En la sala de urgencias espero mientras Tapia habla por mí. Soy la única que llora. Levanto la mano para que me miren. Siento mi pierna ardiendo pero ahora sí es cierto que falta poco. Muerdo mi brazo y dejo de llorar ahora para siempre. Tapia se sienta a mi lado y ahora sí me consuela, me abraza y yo le digo con risa que quizá lo merezco.
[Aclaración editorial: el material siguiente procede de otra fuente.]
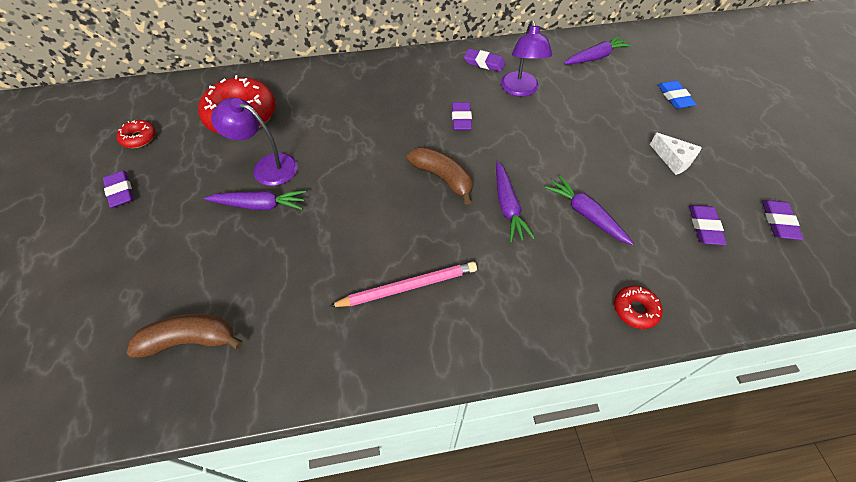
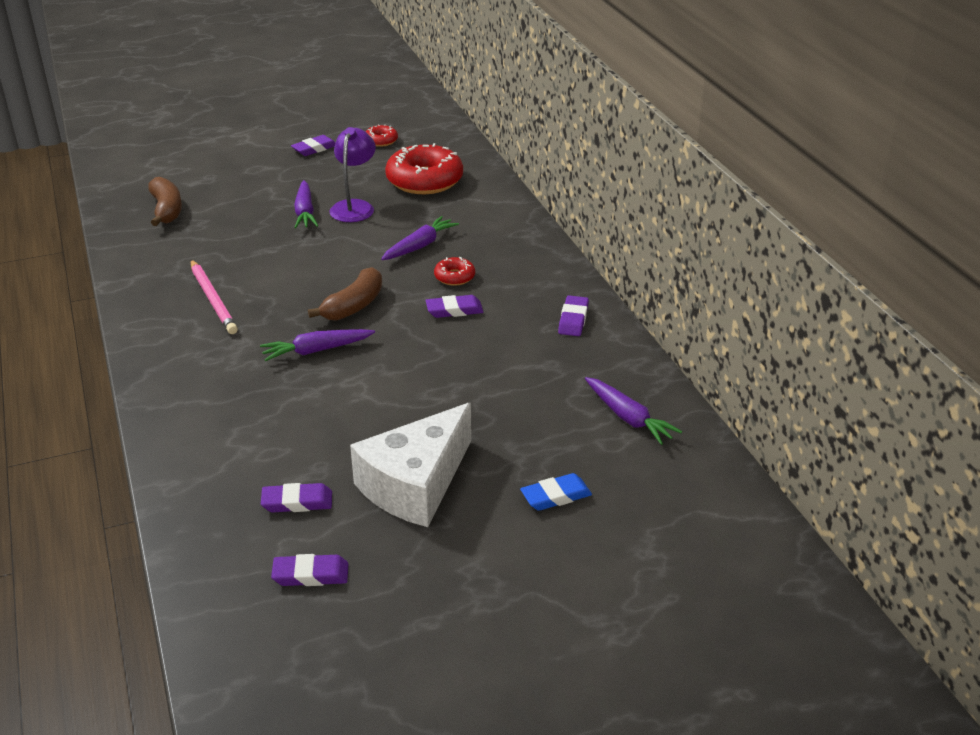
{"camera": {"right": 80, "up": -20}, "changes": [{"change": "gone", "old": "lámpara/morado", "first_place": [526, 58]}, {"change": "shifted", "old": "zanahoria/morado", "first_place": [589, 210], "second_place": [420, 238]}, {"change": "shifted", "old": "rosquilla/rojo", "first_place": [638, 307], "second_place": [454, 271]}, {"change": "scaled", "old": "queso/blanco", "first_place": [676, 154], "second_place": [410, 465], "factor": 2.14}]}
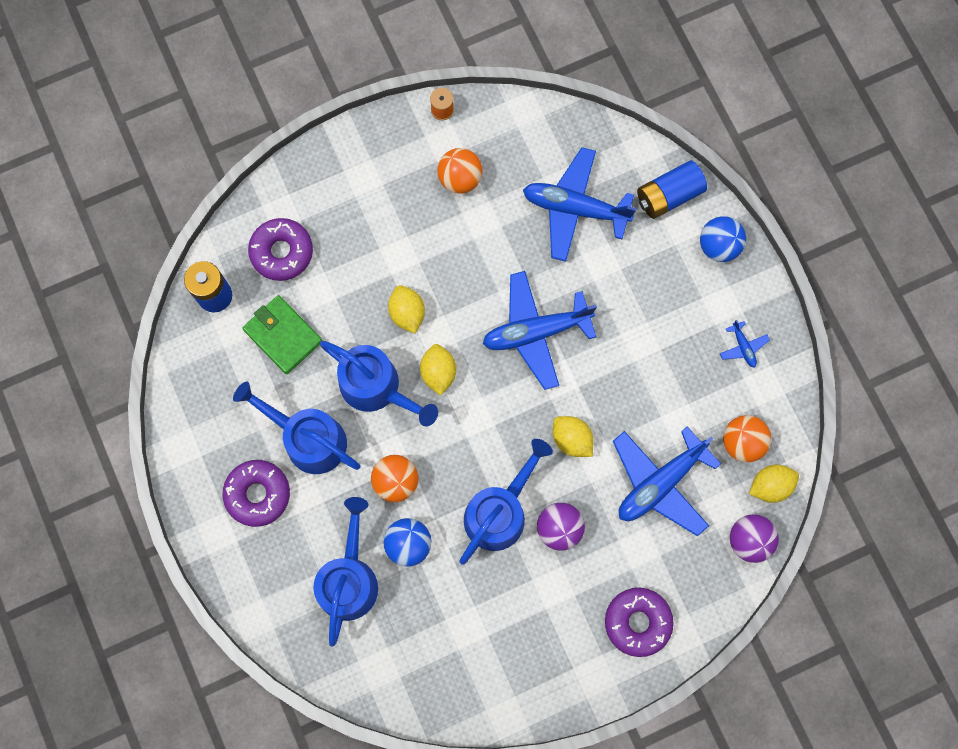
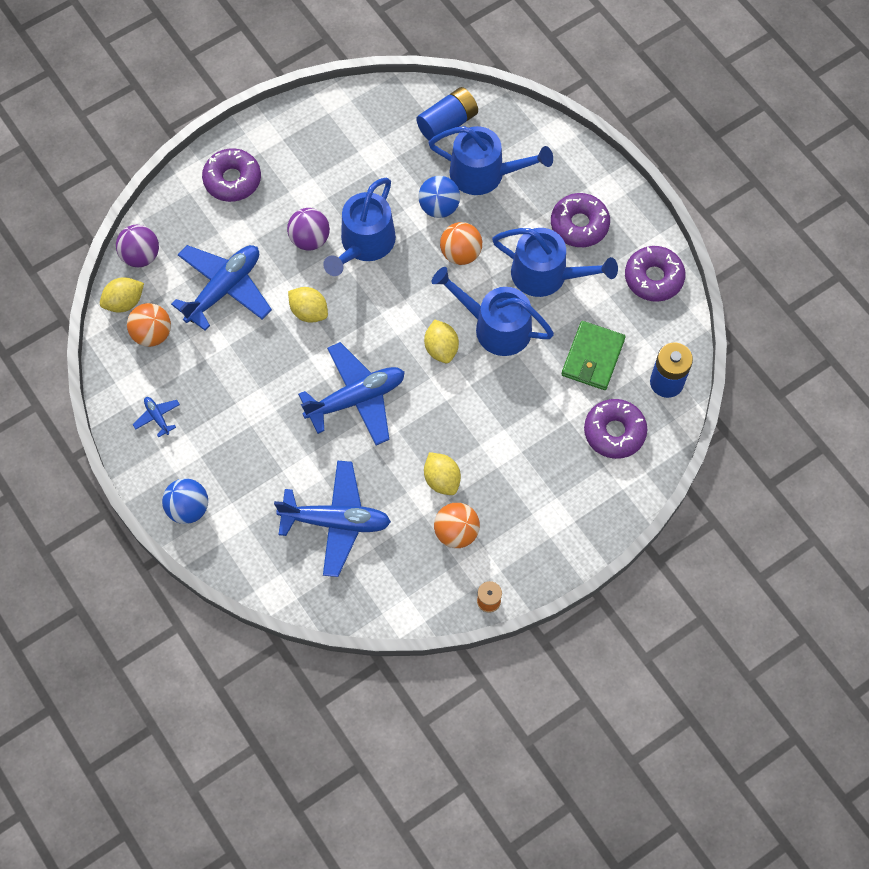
{"camera": {"right": 170, "up": -10}, "changes": [{"change": "new", "new": "rosquilla/morado", "second_place": [655, 274]}, {"change": "shifted", "old": "limón/amarillo", "first_place": [406, 309], "second_place": [442, 473]}, {"change": "shifted", "old": "pila/azul", "first_place": [672, 189], "second_place": [447, 114]}, {"change": "rotated", "old": "cartera/verde", "first_place": [282, 334], "second_place": [593, 355], "degrees": 75}, {"change": "rotated", "old": "regadera/azul", "first_place": [345, 572], "second_place": [490, 160], "degrees": -75}]}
Ahora en mi pierna hay una cadena de pintitas rojas con punta blanca pero no hinchada, como espinillas secas. La fragata portuguesa está en todas las noticias, pero nunca la vi. Es sabido que el que esto pase es mala suerte y debo aceptar la mala suerte, debo entregarme a la mala suerte. Como cuando me robaron el celular, como cuando me atropelló una bicicleta, como cuando me escupieron en la cara. Quienes no me quieren, entérense Hoy pagué por mis pecados. Ahora, vuelvan a mí.